[Records provided Boundary: Start]

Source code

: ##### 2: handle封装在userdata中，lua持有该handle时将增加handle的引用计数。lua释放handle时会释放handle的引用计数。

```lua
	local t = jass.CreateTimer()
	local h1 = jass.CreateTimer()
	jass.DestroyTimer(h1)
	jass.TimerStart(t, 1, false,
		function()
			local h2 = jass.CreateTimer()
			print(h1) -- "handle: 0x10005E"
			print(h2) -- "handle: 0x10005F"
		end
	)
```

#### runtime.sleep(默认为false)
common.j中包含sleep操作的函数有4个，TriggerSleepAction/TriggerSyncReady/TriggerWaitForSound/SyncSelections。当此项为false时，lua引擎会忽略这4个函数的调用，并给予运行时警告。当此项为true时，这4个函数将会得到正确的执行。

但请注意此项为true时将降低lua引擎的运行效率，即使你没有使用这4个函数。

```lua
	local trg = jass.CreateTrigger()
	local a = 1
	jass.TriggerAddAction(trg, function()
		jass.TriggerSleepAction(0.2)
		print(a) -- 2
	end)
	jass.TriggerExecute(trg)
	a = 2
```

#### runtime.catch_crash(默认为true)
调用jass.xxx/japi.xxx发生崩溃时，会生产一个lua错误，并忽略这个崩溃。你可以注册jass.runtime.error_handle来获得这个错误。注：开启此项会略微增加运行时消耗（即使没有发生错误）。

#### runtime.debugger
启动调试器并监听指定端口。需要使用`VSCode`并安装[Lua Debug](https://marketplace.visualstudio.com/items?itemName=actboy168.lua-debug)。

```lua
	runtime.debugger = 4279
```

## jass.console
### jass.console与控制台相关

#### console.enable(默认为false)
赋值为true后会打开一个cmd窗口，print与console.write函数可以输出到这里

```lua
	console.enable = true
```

[Records provided Boundary: End]
[Records provided Boundary: Start]

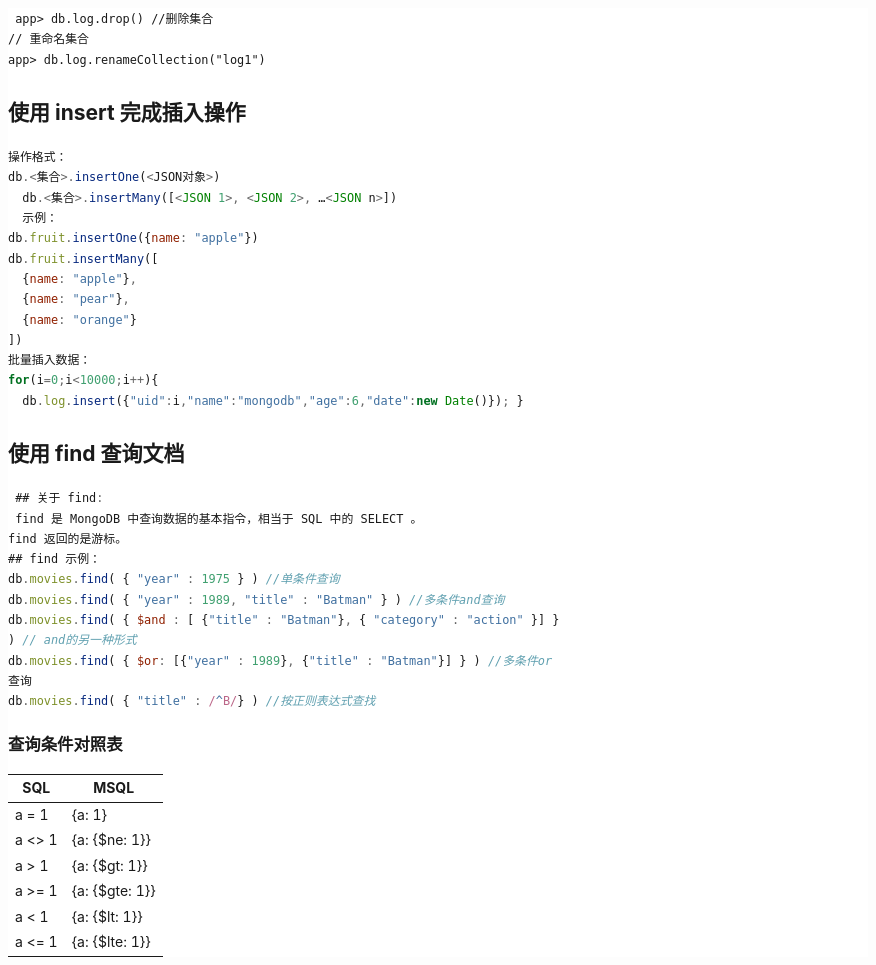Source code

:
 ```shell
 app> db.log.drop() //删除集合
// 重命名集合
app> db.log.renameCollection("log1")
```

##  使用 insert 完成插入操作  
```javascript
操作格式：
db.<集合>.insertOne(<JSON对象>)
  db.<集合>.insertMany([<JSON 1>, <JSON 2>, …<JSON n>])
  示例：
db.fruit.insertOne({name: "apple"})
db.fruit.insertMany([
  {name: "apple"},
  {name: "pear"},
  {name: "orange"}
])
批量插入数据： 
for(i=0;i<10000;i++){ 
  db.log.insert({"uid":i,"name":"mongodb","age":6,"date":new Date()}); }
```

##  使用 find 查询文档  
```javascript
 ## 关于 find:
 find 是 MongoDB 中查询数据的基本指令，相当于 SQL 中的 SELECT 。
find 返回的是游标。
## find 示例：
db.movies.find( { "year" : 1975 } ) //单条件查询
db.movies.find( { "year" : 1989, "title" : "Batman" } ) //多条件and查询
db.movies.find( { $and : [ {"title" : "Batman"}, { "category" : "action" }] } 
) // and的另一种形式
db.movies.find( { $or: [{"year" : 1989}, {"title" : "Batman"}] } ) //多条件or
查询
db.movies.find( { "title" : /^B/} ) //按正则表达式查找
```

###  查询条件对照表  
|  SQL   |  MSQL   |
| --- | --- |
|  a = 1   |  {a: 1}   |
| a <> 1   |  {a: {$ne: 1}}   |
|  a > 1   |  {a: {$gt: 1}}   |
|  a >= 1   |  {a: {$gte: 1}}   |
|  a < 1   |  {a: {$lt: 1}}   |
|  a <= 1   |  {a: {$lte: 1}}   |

[Records provided Boundary: End]

Using the entries above, return each line that includes the word "TriggerSleepAction".

common.j中包含sleep操作的函数有4个，TriggerSleepAction/TriggerSyncReady/TriggerWaitForSound/SyncSelections。当此项为false时，lua引擎会忽略这4个函数的调用，并给予运行时警告。当此项为true时，这4个函数将会得到正确的执行。
		jass.TriggerSleepAction(0.2)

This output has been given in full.